CHAPTER THIRTEEN

ANNIE lay in the spa, looking out through the trees to the view of cliffs and gullies. The water bubbled around her, relaxing tired muscles and warming her body. It had been a long month, recuperating and getting Henry better. Then there’d been so much red tape to be sorted and often cut through. But they’d managed and yesterday Rowena Drake had married Alex Attwood, though it was Annie Talbot—no, Annie Attwood—who lay in the spa, waiting for her husband of a little over twenty-four hours to join her.

‘OK?’ he asked, as he dropped his robe and slid into the water, settling beside her and putting his arm around her shoulders.

‘OK doesn’t come near it, Alex,’ she said, resting her head against his shoulder and nuzzling a kiss into his neck. ‘OK isn’t on the same continent as the way I’m feeling.’

‘So tell me,’ he suggested.

Annie shook her head, but because he’d come to know her so well he persisted.

‘Come on—we’re talkers, you and I. We tell each other things. That’s the rule!’

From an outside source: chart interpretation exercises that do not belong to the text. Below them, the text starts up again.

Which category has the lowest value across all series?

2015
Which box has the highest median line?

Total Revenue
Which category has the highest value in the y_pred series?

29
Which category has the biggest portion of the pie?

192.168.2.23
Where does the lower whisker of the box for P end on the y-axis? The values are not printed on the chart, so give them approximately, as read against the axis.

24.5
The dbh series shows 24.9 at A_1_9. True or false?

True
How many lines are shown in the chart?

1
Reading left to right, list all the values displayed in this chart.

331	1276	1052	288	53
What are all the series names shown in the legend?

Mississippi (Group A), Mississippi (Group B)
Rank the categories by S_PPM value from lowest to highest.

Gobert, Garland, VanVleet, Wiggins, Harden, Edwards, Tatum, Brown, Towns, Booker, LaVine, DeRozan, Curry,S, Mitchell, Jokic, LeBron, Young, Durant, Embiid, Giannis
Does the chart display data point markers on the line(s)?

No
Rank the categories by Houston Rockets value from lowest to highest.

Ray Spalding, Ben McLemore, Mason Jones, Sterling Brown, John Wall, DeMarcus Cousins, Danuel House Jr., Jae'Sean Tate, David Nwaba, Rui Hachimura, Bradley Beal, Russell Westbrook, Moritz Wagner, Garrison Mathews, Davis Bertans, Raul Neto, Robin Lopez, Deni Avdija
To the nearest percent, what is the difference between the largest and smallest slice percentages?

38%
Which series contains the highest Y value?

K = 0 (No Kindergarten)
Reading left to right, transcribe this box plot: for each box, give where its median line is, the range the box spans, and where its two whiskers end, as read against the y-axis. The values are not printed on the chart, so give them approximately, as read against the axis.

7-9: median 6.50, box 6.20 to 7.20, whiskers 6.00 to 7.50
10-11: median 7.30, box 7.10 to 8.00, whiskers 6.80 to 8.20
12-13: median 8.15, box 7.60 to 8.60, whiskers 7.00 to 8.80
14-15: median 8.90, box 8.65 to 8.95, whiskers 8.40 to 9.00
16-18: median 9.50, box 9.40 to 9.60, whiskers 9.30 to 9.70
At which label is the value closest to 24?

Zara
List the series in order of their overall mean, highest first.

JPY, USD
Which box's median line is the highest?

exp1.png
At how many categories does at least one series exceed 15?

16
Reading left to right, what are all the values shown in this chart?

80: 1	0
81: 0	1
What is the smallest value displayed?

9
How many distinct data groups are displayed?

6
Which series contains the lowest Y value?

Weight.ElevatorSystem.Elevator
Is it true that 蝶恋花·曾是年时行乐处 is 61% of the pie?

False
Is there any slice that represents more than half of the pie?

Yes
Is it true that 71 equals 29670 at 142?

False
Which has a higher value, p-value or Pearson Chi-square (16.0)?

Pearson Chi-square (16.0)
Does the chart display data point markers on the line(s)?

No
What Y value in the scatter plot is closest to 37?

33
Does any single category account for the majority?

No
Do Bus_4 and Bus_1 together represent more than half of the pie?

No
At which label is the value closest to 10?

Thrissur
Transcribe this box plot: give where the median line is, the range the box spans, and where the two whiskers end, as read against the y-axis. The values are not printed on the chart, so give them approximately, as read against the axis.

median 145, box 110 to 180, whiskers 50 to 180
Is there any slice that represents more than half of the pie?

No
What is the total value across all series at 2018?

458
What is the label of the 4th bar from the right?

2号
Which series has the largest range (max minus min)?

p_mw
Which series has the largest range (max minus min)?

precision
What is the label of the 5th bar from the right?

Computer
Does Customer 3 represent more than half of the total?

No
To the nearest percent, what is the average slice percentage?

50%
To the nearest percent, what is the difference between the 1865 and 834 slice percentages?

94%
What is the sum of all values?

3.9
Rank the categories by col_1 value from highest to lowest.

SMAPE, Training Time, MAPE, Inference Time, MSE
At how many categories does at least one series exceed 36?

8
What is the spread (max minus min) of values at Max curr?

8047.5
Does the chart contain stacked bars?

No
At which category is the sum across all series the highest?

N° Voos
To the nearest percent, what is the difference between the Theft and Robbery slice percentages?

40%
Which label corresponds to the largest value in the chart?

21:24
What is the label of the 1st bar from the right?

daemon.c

‘Your rule—and you just made it up.’

‘I did,’ Alex said smugly, ‘but we’re newlyweds, we can make up whatever rules we like for our marriage. I’ve thought of another one. Twenty kisses before breakfast—every day for the rest of our lives.’

Annie laughed.

‘The way we kiss, it’d be dinnertime before we ate.’

She turned to kiss him to prove her point, and it was a long time before either of them spoke.

But one thing she’d learned about Alex was his persistence so, although his voice showed a fair degree of breathlessness from the kiss, he repeated his earlier demand.

‘Tell me!’

Annie watched the tops of the trees that grew in the gully beneath the cabin sway in the breeze and saw the way the patterns of sky changed as the leaves moved.

‘I feel new—reborn. I know that sounds silly, but I can’t help feeling Annie Attwood is such a different person from the other people I’ve been.’

She turned and looked into the serious grey eyes of the man she loved.

‘I have no fear, Alex. None at all. I was lying here in the spa, testing out all the bits of my body, and, no, there’s no sign of it anywhere. And it’s not just because Dennis is dead, but because of you. You’ve offered me a whole new life, and the thought of the two of us being together, of what we can do, the fun we can have, the joy we can share—it’s blotted out the past completely.’

‘No shadows?’ Alex asked, tracing his thumb across her cheek, stroking the freckles he seemed so fascinated by.

‘Not a one,’ she assured him, and kissed him again to prove it.

Alex held her close. It had taken a while to get his Annie to the cabin in the mountains, but they’d finally made it. Made it in the most glorious way—in celebration of their marriage. And now Annie was truly his, in every way.

He drew her closer, feeling the softness of her body against his, feeling love in such overwhelming abundance he knew it would keep them both safe for ever.

‘I love you, Annie Attwood,’ he whispered, and kissed her once again, thinking how wide an arc they’d travelled since the first kiss they’d shared.